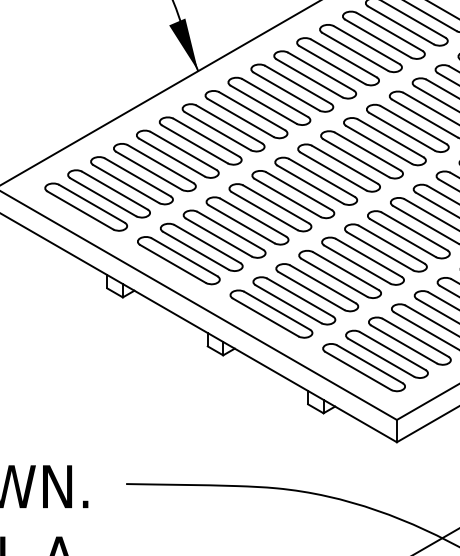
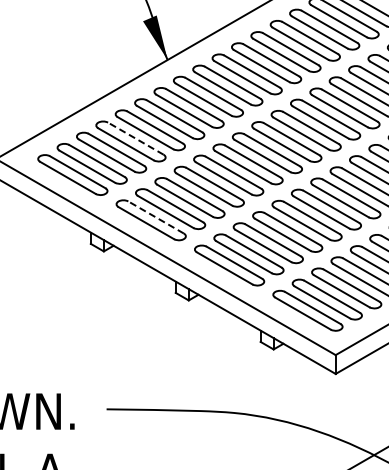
line: (160, 163) -> (135, 138), solid -> dashed
line: (183, 257) -> (155, 217), solid -> dashed

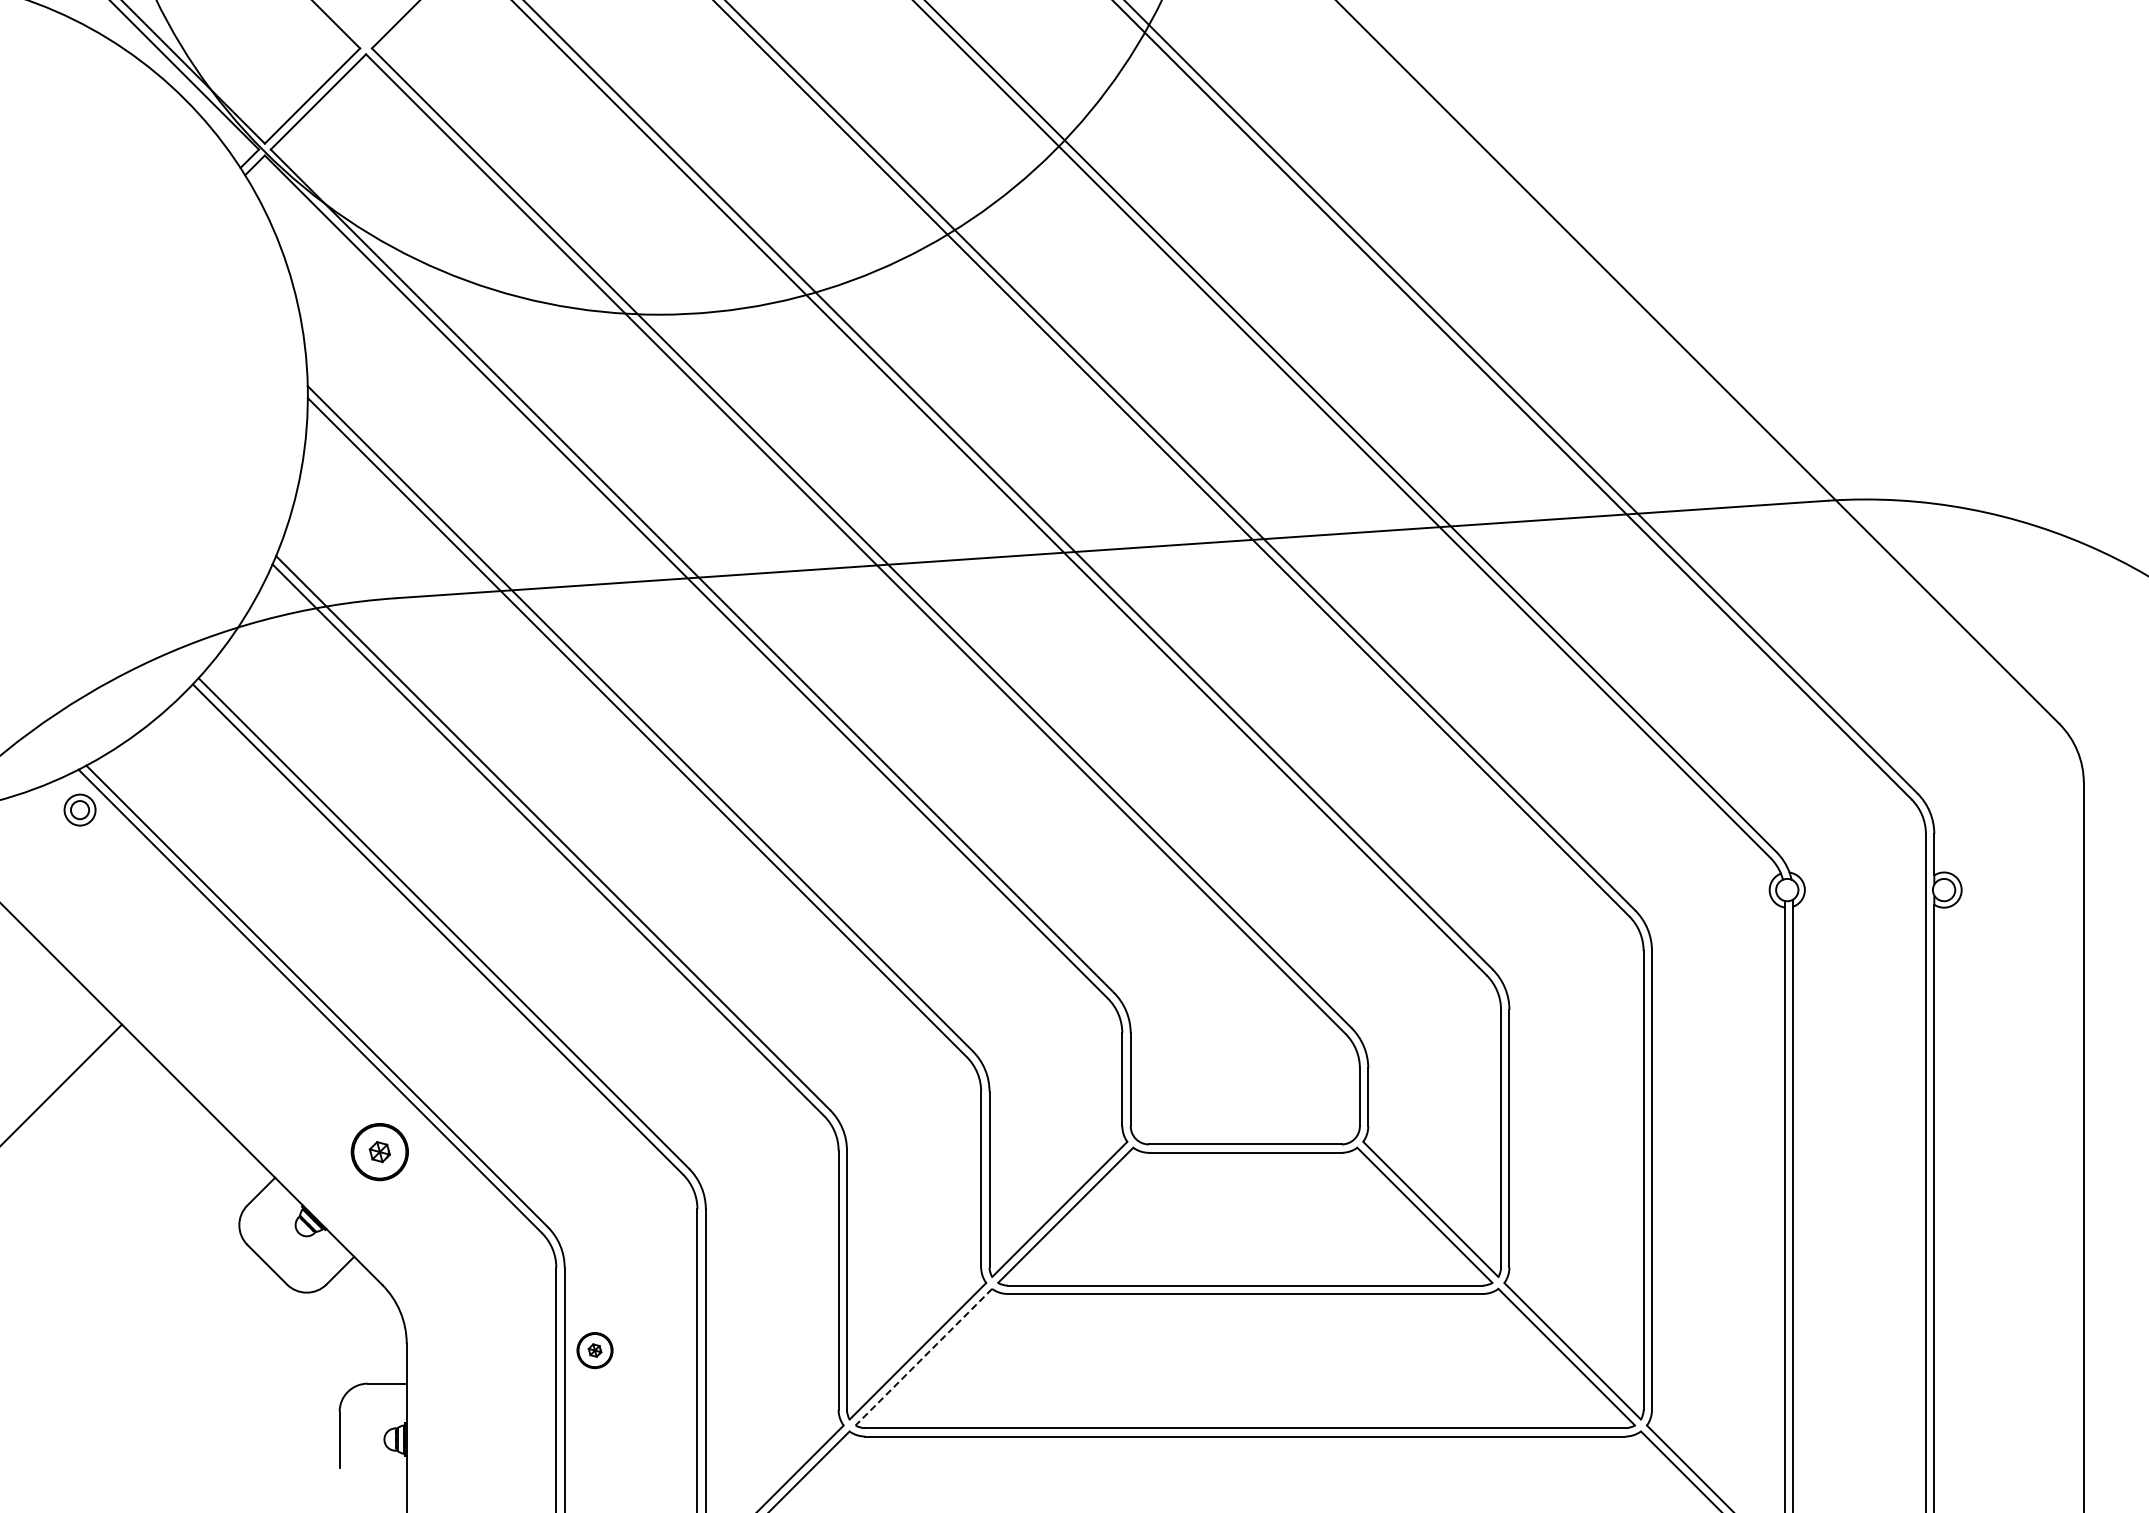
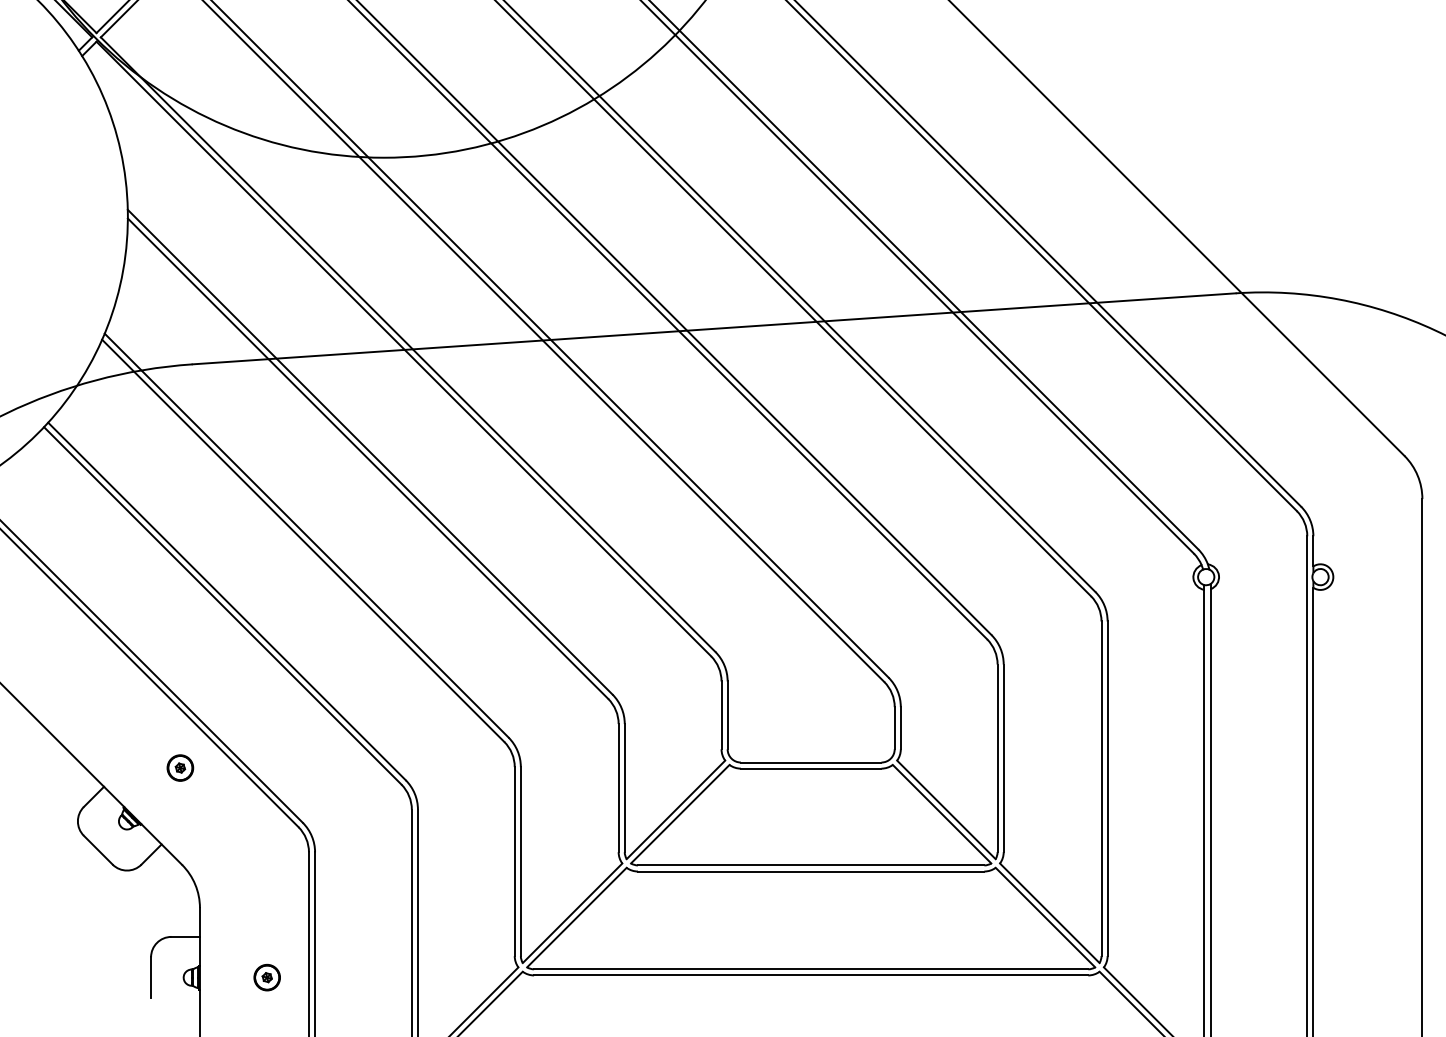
part: (379, 1151) -> (180, 767), size x0.62
part: (594, 1350) -> (266, 977), moved
line: (923, 1357) -> (576, 917), dashed -> solid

────────────────────

Please repeat the records above exactly, omitting any pictures they contain.

line: (160, 163) -> (135, 138), solid -> dashed
line: (183, 257) -> (155, 217), solid -> dashed

part: (379, 1151) -> (180, 767), size x0.62
part: (594, 1350) -> (266, 977), moved
line: (923, 1357) -> (576, 917), dashed -> solid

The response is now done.